A idéia de que espaçonaves podem navegar rapidamente através do universo usando buracos negros como portais de alta velocidade é um antigo clichê da ficção científica. Mas, ultimamente, o consenso entre cientistas é de que buracos negros são tão destrutíveis que espaçonaves seriam transformadas em migalhas subatômicas se seus pilotos tentassem usá-los. Então, novamente, talvez não seja a hora de se falar no assunto. Mas, de qualquer maneira, um novo estudo da Universidade de Utah, dirigido pelo físico Lior Burko, um israelense de 34 anos, levanta a possibilidade de que esses corpos celestes não destruiriam as coisas que a ele se acercariam.
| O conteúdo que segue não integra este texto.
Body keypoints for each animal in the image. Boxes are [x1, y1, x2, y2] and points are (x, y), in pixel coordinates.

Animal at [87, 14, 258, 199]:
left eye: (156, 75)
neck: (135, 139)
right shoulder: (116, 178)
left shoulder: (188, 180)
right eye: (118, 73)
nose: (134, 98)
Assim, o potencial de viagem pelo hiperespaço permanece em aberto.
“É uma possibilidade real que os buracos negros possam ajudar-nos a viajar a locais remotos do universo, ou a outrosuniversos”, disse Burko. Para ele, isso dependeria da topologia do universo, algo que não conhecemos bem. “Não estou discutindo se é uma coisaprática ou não, mas, talvez daqui a mil anos, com certeza será mais simples”. No esquema de Burko, buracos negros podem ser portais para outros buracos, os de minhoca. Estes seriam construções teóricas equivalentes a túneis ou atalhos entre pontos distantes no universo, que se distinguiriam em diferentes tempos ou mesmo em diferentes universos paralelos.
As idéias de Burko não são novas. Buracos de minhoca foram popularizados pelo físico Kip Thorne, nos anos 80. Eram o meio de transporte interestelar da série Contato, de Carl Sagan. Mas estudos subseqüentes sobre eles sugeriram que seria impossível utilizá-los como portais. O interior dos buracos negros são infinitamente densos, de maneira que eles exerceriam destruição maciça a corpos que nele adentrem. “Seriam como marés distorcendo objetos que se aproximem, rasgando-os em suas partículas subatômicas”, disse ainda Burko.
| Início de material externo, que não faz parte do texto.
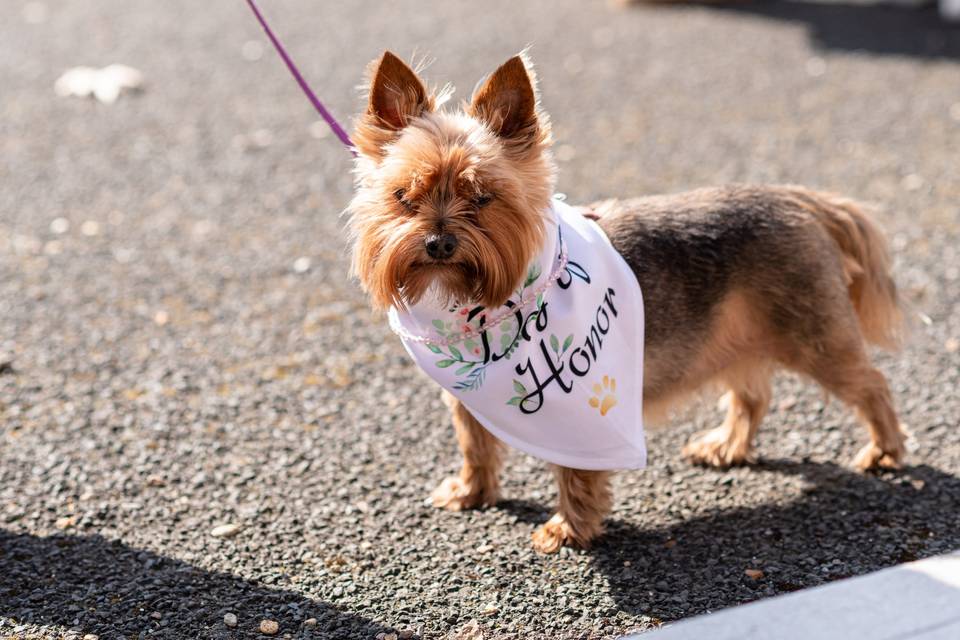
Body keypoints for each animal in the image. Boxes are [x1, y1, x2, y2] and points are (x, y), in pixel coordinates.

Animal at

Curiosamente, é o interior infinitamente denso destes misteriosos corpos celestes que dá a eles seu potencial para facilitar viagem no tempo e espaço. Dentro de um buraco negro, o tecido do universo entra em colapso num ponto de curvatura infinita, conhecido como singularidade tempo-espaço, onde as leis da física não se aplicam mais. É o equivalente a dizer que um buraco negro altera a estrutura do universo de forma irreversível. E há muitos por aí. Quando se interligam, formam canais que são os tais buracos de minhoca [Do inglês wormholes]. É através desses canais que, teoricamente, uma nave interplanetária suficientemente resistente à gigantesca pressão viajaria de um ponto a outro do universo. Um atalho e tanto.
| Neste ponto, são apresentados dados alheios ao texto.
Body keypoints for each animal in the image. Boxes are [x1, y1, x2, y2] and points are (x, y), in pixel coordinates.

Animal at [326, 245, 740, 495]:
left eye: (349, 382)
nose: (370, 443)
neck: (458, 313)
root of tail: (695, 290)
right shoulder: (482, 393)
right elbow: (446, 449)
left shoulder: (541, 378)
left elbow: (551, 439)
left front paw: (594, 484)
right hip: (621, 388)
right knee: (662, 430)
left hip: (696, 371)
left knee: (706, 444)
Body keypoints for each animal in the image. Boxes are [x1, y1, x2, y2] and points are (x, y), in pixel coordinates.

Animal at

Foi o mesmo Burko quem recentemente sugeriu que alguns buracos negros podem não ser tão destrutivos como outros. “Sob certas circunstâncias, podem até agir como aberturas para buracos de minhocas”. Seus trabalhos anteriores comprovaram que singularidades mais fracas estão presentes em buracos negros de uma espécie peculiar, os rotativos. Num artigo publicado na revista Physical Review Letters, o cientista alega que, sob certas circunstâncias, podem existir singularidades híbridas, compostas de um setor forte, que é destrutivo, e um setor fraco, que não é. Qualquer astronave que entrasse no setor fraco poderia, em tese, passar através dele sem ser danificada. Par isso seria necessário um grande equilíbrio e controle por parte de seus eventuais pilotos. Tudo é teórico, é claro, mas a possibilidade de uma singularidade fraca, se confirmada, aumenta o potencial para se usar buracos negros para viagem interestelares. “No momento, este tipo de viagem pelo hiperespaço não está descartada”, disse Burko.
Já o físico Richard Gott, autor de Time Travel in Einstein’s Universe [Viagem no tempo num universo de Einstein], disse que hipóteses como essas abrem possibilidades interessantes. “Uma singularidade fraca pode ser um atalho do atalho. Acertá-lo representa pular para uma nova região no tempo, algum lugar muito distante ou talvez outro universo”. Burko acrescenta que sua teoria se baseia em presunções não provadas, e que mais trabalho deve ser feito. Ele diz que pouco é sabido sobre a gravidade quântica – casamento da física quântica com a teoria clássica da gravidade – e que leis físicas ainda não conhecidas podem tornar viagens hiperespaciais impossíveis.
“E mesmo a idéia de viagens como essas sejam possíveis, fazê-lo ainda está longe de nossas capacidades”. Para exemplificar isso, Burko disse que um buraco negro no centro da Via Láctea pode ser um candidato a portal interestelar, mas está a 26 mil anos-luz de distância de nós. Mesmo viajando a velocidade próxima à da luz, o que é impensável, levaria ainda 30 mil anos para chegarmos até este portal.